PROVIDED DATA below:

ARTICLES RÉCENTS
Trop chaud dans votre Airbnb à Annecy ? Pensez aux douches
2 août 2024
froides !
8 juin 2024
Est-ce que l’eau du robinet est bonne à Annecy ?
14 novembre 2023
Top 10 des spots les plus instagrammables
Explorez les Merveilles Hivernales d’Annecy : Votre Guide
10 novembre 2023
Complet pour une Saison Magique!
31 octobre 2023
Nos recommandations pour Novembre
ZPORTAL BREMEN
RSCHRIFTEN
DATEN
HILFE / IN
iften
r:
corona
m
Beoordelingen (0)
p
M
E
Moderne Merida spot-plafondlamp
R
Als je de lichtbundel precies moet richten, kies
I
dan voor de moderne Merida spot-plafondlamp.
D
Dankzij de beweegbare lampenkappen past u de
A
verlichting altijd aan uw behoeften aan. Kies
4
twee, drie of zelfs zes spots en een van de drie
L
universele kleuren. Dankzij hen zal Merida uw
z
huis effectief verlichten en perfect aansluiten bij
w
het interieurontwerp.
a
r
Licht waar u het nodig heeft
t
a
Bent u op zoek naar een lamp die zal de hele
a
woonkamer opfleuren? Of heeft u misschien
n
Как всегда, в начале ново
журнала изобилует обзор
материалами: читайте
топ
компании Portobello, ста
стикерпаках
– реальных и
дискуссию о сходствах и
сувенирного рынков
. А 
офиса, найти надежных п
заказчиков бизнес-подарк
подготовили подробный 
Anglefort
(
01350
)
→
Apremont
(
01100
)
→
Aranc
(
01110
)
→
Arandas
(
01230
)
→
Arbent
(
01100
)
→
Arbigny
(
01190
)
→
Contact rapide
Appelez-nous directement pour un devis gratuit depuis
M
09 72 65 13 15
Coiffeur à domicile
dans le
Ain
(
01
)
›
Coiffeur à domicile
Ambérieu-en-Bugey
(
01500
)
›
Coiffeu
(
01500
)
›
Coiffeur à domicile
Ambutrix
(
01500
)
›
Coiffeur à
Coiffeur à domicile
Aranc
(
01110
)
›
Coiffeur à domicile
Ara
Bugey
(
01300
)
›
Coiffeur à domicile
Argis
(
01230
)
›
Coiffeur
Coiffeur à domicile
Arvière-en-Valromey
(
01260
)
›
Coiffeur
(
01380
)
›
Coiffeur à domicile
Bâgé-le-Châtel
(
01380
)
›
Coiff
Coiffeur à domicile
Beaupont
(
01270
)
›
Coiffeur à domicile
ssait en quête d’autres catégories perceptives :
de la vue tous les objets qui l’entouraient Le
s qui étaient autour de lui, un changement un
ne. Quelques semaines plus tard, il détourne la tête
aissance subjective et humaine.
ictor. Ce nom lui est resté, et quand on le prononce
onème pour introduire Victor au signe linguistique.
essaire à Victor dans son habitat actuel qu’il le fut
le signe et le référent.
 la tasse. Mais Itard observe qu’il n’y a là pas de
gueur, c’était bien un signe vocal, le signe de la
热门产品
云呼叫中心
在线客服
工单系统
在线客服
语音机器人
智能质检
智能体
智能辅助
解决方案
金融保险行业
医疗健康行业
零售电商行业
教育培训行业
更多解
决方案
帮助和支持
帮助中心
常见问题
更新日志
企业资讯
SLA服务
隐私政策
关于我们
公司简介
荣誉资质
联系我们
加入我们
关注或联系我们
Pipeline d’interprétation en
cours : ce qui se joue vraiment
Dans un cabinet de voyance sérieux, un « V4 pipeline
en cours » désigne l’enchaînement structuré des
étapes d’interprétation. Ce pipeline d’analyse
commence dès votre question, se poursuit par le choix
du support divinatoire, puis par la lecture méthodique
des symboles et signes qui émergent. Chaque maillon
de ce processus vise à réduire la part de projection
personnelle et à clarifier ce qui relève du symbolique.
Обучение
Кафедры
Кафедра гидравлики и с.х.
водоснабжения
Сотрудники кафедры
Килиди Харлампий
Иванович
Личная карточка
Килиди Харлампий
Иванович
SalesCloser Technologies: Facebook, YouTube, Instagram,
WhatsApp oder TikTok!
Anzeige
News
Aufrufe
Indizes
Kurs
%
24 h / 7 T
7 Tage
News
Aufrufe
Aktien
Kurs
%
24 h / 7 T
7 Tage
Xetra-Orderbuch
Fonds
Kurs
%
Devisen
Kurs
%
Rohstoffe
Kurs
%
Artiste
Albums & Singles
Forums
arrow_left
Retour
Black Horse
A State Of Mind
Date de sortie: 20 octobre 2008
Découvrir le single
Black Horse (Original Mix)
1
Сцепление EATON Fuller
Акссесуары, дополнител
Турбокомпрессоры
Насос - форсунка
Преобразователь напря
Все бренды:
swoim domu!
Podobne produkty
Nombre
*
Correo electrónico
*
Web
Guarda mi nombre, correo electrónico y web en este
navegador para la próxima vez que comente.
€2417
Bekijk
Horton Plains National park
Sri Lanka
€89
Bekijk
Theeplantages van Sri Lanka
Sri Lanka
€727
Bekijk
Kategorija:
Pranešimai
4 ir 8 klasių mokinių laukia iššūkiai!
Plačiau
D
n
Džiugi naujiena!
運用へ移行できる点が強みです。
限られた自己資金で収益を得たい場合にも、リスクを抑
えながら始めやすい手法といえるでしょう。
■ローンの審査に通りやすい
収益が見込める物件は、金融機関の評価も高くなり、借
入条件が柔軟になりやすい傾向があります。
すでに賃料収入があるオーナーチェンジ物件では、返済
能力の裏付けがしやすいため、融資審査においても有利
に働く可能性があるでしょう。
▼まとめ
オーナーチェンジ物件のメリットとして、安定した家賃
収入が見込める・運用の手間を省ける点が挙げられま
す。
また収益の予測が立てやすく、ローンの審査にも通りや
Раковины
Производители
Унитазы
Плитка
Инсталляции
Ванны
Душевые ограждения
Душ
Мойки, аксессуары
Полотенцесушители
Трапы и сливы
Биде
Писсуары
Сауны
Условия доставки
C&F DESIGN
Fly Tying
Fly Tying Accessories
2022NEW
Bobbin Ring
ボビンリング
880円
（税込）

End of PROVIDED DATA.

WORK TO COMPLETE ->
Would you return every line of the data above exactly?

SOLUTION BELOW ->
ARTICLES RÉCENTS
Trop chaud dans votre Airbnb à Annecy ? Pensez aux douches
2 août 2024
froides !
8 juin 2024
Est-ce que l’eau du robinet est bonne à Annecy ?
14 novembre 2023
Top 10 des spots les plus instagrammables
Explorez les Merveilles Hivernales d’Annecy : Votre Guide
10 novembre 2023
Complet pour une Saison Magique!
31 octobre 2023
Nos recommandations pour Novembre
ZPORTAL BREMEN
RSCHRIFTEN
DATEN
HILFE / IN
iften
r:
corona
m
Beoordelingen (0)
p
M
E
Moderne Merida spot-plafondlamp
R
Als je de lichtbundel precies moet richten, kies
I
dan voor de moderne Merida spot-plafondlamp.
D
Dankzij de beweegbare lampenkappen past u de
A
verlichting altijd aan uw behoeften aan. Kies
4
twee, drie of zelfs zes spots en een van de drie
L
universele kleuren. Dankzij hen zal Merida uw
z
huis effectief verlichten en perfect aansluiten bij
w
het interieurontwerp.
a
r
Licht waar u het nodig heeft
t
a
Bent u op zoek naar een lamp die zal de hele
a
woonkamer opfleuren? Of heeft u misschien
n
Как всегда, в начале ново
журнала изобилует обзор
материалами: читайте
топ
компании Portobello, ста
стикерпаках
– реальных и
дискуссию о сходствах и
сувенирного рынков
. А 
офиса, найти надежных п
заказчиков бизнес-подарк
подготовили подробный 
Anglefort
(
01350
)
→
Apremont
(
01100
)
→
Aranc
(
01110
)
→
Arandas
(
01230
)
→
Arbent
(
01100
)
→
Arbigny
(
01190
)
→
Contact rapide
Appelez-nous directement pour un devis gratuit depuis
M
09 72 65 13 15
Coiffeur à domicile
dans le
Ain
(
01
)
›
Coiffeur à domicile
Ambérieu-en-Bugey
(
01500
)
›
Coiffeu
(
01500
)
›
Coiffeur à domicile
Ambutrix
(
01500
)
›
Coiffeur à
Coiffeur à domicile
Aranc
(
01110
)
›
Coiffeur à domicile
Ara
Bugey
(
01300
)
›
Coiffeur à domicile
Argis
(
01230
)
›
Coiffeur
Coiffeur à domicile
Arvière-en-Valromey
(
01260
)
›
Coiffeur
(
01380
)
›
Coiffeur à domicile
Bâgé-le-Châtel
(
01380
)
›
Coiff
Coiffeur à domicile
Beaupont
(
01270
)
›
Coiffeur à domicile
ssait en quête d’autres catégories perceptives :
de la vue tous les objets qui l’entouraient Le
s qui étaient autour de lui, un changement un
ne. Quelques semaines plus tard, il détourne la tête
aissance subjective et humaine.
ictor. Ce nom lui est resté, et quand on le prononce
onème pour introduire Victor au signe linguistique.
essaire à Victor dans son habitat actuel qu’il le fut
le signe et le référent.
 la tasse. Mais Itard observe qu’il n’y a là pas de
gueur, c’était bien un signe vocal, le signe de la
热门产品
云呼叫中心
在线客服
工单系统
在线客服
语音机器人
智能质检
智能体
智能辅助
解决方案
金融保险行业
医疗健康行业
零售电商行业
教育培训行业
更多解
决方案
帮助和支持
帮助中心
常见问题
更新日志
企业资讯
SLA服务
隐私政策
关于我们
公司简介
荣誉资质
联系我们
加入我们
关注或联系我们
Pipeline d’interprétation en
cours : ce qui se joue vraiment
Dans un cabinet de voyance sérieux, un « V4 pipeline
en cours » désigne l’enchaînement structuré des
étapes d’interprétation. Ce pipeline d’analyse
commence dès votre question, se poursuit par le choix
du support divinatoire, puis par la lecture méthodique
des symboles et signes qui émergent. Chaque maillon
de ce processus vise à réduire la part de projection
personnelle et à clarifier ce qui relève du symbolique.
Обучение
Кафедры
Кафедра гидравлики и с.х.
водоснабжения
Сотрудники кафедры
Килиди Харлампий
Иванович
Личная карточка
Килиди Харлампий
Иванович
SalesCloser Technologies: Facebook, YouTube, Instagram,
WhatsApp oder TikTok!
Anzeige
News
Aufrufe
Indizes
Kurs
%
24 h / 7 T
7 Tage
News
Aufrufe
Aktien
Kurs
%
24 h / 7 T
7 Tage
Xetra-Orderbuch
Fonds
Kurs
%
Devisen
Kurs
%
Rohstoffe
Kurs
%
Artiste
Albums & Singles
Forums
arrow_left
Retour
Black Horse
A State Of Mind
Date de sortie: 20 octobre 2008
Découvrir le single
Black Horse (Original Mix)
1
Сцепление EATON Fuller
Акссесуары, дополнител
Турбокомпрессоры
Насос - форсунка
Преобразователь напря
Все бренды:
swoim domu!
Podobne produkty
Nombre
*
Correo electrónico
*
Web
Guarda mi nombre, correo electrónico y web en este
navegador para la próxima vez que comente.
€2417
Bekijk
Horton Plains National park
Sri Lanka
€89
Bekijk
Theeplantages van Sri Lanka
Sri Lanka
€727
Bekijk
Kategorija:
Pranešimai
4 ir 8 klasių mokinių laukia iššūkiai!
Plačiau
D
n
Džiugi naujiena!
運用へ移行できる点が強みです。
限られた自己資金で収益を得たい場合にも、リスクを抑
えながら始めやすい手法といえるでしょう。
■ローンの審査に通りやすい
収益が見込める物件は、金融機関の評価も高くなり、借
入条件が柔軟になりやすい傾向があります。
すでに賃料収入があるオーナーチェンジ物件では、返済
能力の裏付けがしやすいため、融資審査においても有利
に働く可能性があるでしょう。
▼まとめ
オーナーチェンジ物件のメリットとして、安定した家賃
収入が見込める・運用の手間を省ける点が挙げられま
す。
また収益の予測が立てやすく、ローンの審査にも通りや
Раковины
Производители
Унитазы
Плитка
Инсталляции
Ванны
Душевые ограждения
Душ
Мойки, аксессуары
Полотенцесушители
Трапы и сливы
Биде
Писсуары
Сауны
Условия доставки
C&F DESIGN
Fly Tying
Fly Tying Accessories
2022NEW
Bobbin Ring
ボビンリング
880円
（税込）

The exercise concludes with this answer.